The documentary shows the development of the contemporary business corporation, from a legal entity that originated as a government-chartered institution meant to effect specific public functions, to the rise of the modern commercial institution entitled to most of the legal rights of a person. One theme is its assessment as a "personality", as a result of an 1886 case in the United States Supreme Court in which a statement by Chief Justice Morrison R. Waite[nb 1] led to corporations as "persons" having the same rights as human beings, based on the Fourteenth Amendment to the United States Constitution.
The film's assessment is effected via the diagnostic criteria in the DSM-IV; Robert Hare, a University of British Columbia psychology professor and a consultant to the FBI, compares the profile of the contemporary profitable business corporation to that of a clinically-diagnosed psychopath.
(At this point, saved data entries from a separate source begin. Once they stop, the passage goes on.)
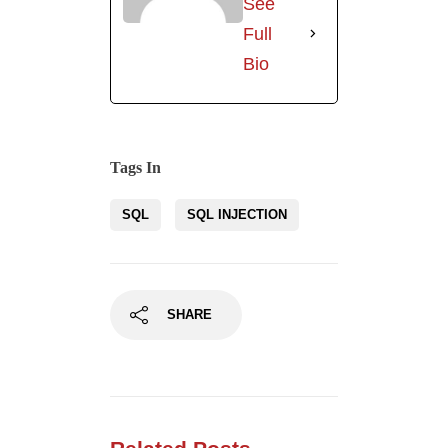
SHARE
Related Posts
Mass Assignment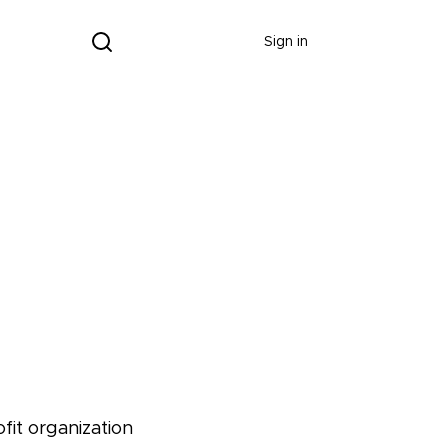
Donate
Sign in
fit organization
The documentary concentrates mostly upon North American corporations, especially those of the United States.
The film is in vignettes examining and criticising corporate business practices, to establish parallels, between corporate legal misbehaviour (malfeasance) and the DSM-IV's symptoms of psychopathy, i.e. callous disregard for the feelings of other people, the incapacity to maintain human relationships, reckless disregard for the safety of others, deceitfulness (continual lying to deceive for profit), the incapacity to experience guilt, and the failure to conform to social norms and respect for the law.